Die Ausstellung unter dem Titel 300 Jahre Hugenotten in Kassel – Herkunft und Flucht, Aufnahme und Assimilation, Wirkung und Ausstrahlung läßt sich allerdings die Chance entgehen, das hundertjährige Wirken der du Rys systematisch und in seinen vielfältigen Beziehungen sichtbar zu machen. Erst im Katalog stößt man auf eine Darstellung, die die Dimensionen dieses hugenottischen Beitrages umreißt.
Die von Karl-Hermann Wegner (Direktor des Stadtmuseums Kassel) und Ingrid Kräling vorbereitete und eingerichtete Ausstellung bemüht sich um eine anschauliche Gesamtdarstellung des Hugenotten-Schicksals: Die Schau setzt bei der Reformation in Frankreich und den sich daraus entwickelnden Verfolgungen der als Hugenotten bezeichneten französischen Protestanten ein, wendet sich dann den Fürsten zu, die den Glaubensflüchtlingen Zuflucht anboten, dokumentiert danach die Ansiedlung der Hugenotten in Deutschland, um endlich die handwerklichen und wirtschaftlichen Zeugen ihres langfristigen Wirkens auszubreiten.

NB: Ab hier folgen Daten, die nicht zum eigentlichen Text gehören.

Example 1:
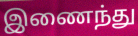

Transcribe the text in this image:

இணைந்து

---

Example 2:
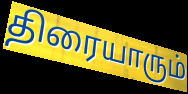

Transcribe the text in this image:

திரையாரும்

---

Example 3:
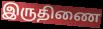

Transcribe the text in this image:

இருதிணை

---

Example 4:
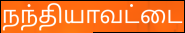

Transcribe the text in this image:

நந்தியாவட்டை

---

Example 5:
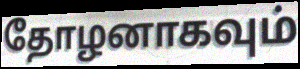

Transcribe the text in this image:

தோழனாகவும்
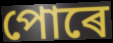
পোৰে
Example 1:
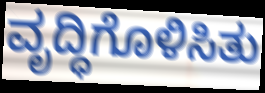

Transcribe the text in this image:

ವೃದ್ಧಿಗೊಳಿಸಿತು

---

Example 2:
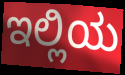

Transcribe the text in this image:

ಇಲ್ಲಿಯ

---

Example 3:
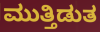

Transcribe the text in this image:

ಮುತ್ತಿಡುತ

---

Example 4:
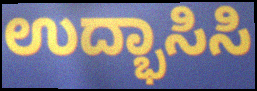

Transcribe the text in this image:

ಉದ್ಭಾಸಿಸಿ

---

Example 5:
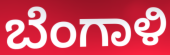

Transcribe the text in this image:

ಬೆಂಗಾಳಿ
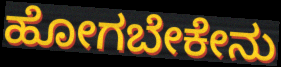
ಹೋಗಬೇಕೇನು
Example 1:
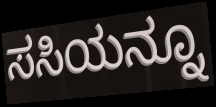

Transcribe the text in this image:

ಸಸಿಯನ್ನೂ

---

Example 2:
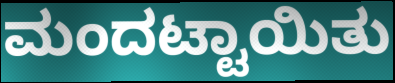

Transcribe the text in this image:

ಮಂದಟ್ಟಾಯಿತು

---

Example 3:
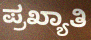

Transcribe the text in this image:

ಪ್ರಖ್ಯಾತಿ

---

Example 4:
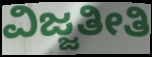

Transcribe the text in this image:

ವಿಜ್ಜತೀತಿ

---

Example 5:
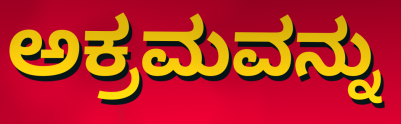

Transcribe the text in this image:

ಅಕ್ರಮವನ್ನು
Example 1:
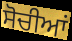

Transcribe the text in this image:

ਸੋਚੀਆਂ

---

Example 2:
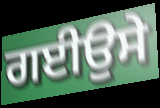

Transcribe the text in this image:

ਗਈਉਸੇ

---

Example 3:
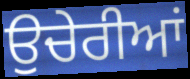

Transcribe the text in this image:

ਉਚੇਰੀਆਂ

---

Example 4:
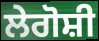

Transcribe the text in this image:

ਲੇਗੋਸ਼ੀ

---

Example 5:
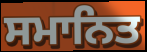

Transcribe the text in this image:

ਸਮਾਨਿਤ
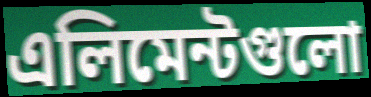
এলিমেন্টগুলো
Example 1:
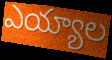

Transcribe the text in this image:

ఎయ్యాల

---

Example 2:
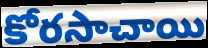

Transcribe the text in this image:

కోరసాచాయి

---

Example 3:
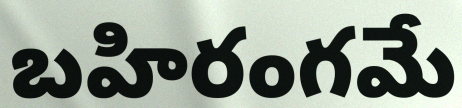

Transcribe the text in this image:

బహిరంగమే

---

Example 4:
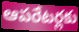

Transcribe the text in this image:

ఆపరేటర్లకు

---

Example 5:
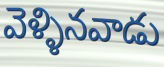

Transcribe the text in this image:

వెళ్ళినవాడు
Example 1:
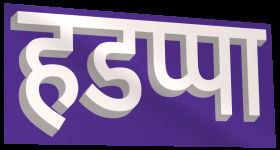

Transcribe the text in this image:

हडप्पा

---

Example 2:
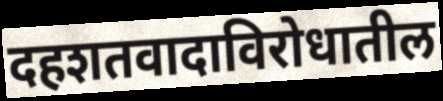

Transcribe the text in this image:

दहशतवादाविरोधातील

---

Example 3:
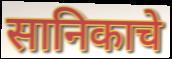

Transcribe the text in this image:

सानिकाचे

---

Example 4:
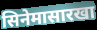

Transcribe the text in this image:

सिनेमासारखा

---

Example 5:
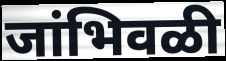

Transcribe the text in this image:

जांभिवळी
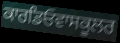
ਕਾਰਡਿਓਵਾਸਕੂਲਰ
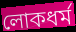
লোকধর্ম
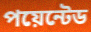
পয়েন্টেড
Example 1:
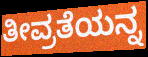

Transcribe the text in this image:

ತೀವ್ರತೆಯನ್ನ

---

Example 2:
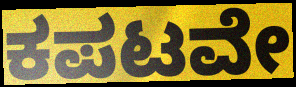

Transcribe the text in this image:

ಕಪಟವೇ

Die Linie ist klar, wenn auch in ihrer Abfolge nicht immer sofort erschließbar. Vor allem findet man nicht bei jeder Abteilungsüberschrift einen erläuternden Text, der in die spezielle Problematik einführt. So muß man auf den Katalog zurückgreifen, wenn man nach einer Erklärung für die Gründe und Umstände der ländlichen Ansiedlung sucht.
Rund 450 Dokumente, Bilder, Modelle, Produkte und Kunstobjekte wurden zu einer anschaulichen Ausstellung zusammengetragen. Allerdings gelang es nicht in allen Fällen, an die Originale heranzukommen, so daß sich die Ausstellungsmacher häufig mit Reproduktionen behelfen mußten. Trotzdem stößt man auf eine Reihe fesselnder Zeugnisse: Da sieht man einen Versteckspiegel, hinter dem Hugenotten in Frankreich ihre Bibel verbergen konnten, oder eine Laterna Magica mit Bildstreifen, auf denen die Reformatoren und die Hugenotten-Verfolger porträtiert sind.
Zu den großen Attraktionen fürs Auge zählen die nachgebauten Modelle Karlshafens und des Kasseler Friedrichsplatzes, das eigens errichtete Balkenskelett eines Kolonistenhauses (mit historischen Gerätschaften), und die vielen Produkte aus Werkstätten hugenottischer Einwanderer.
Zum zentralen und schönsten Raum wurde jenes Kabinett, in dem die Porträts der Landesherren hängen, die den Hugenotten Zuflucht und Privilegien gewährt haben: Vor einen Großfoto der Kasseler Karlskirche steht ein Abguß der Marmorstatue von Landgraf Karl, eingekreist von den Porträtbildern. An den Außenseiten findet man die historischen Drucke der entsprechenden Freiheitskonzessionen von 1685 und 1686.
Relativ am Schluß des Rundgangs gelangt man zu der Abteilung Religion und Kirchen. Obwohl die Hugenotten Glaubensflüchtlinge waren, ist diese Gewichtung historisch richtig: Wirtschaftliche Gesichtspunkte hatten bei der Anwerbung der Flüchtlinge religiöse Motive überlagert. Daß trotzdem die Ansiedlung wirtschaftliche Probleme aufwarf, war dadurch begründet. daß nicht nur Handwerker und Kaufleute kamen, sondern auch mittellose Gruppen.
Zu den Verdiensten der Ausstellung zählt schließlich ihre Erinnerung an die erste französische Gemeinde in Kassel {1615), die 70 Jahre vor der großen Fluchtwelle begründet worden war. Es gibt viel zu sehen (und zu lesen). An manchen Stellen ist die Hängung derart verdichtet, daß man in die Knie gehen muß, um Bilder und Texte zu erfassen. Hier hätte man ruhig strenger auswählen können, um die Enge zu vermeiden.
Der Katalog (480 S., 46 DM) ist zu einem bleibenden Handbuch geworden, das eine Fülle von Aspekten und Quellen erschließt. Er wendet sich an Besucher, die sich intensiv mit dem Hugenotten-Schicksal beschäftigen wollen. Leider fehlt jedoch für das breite Publikum eine Art Kurzführer.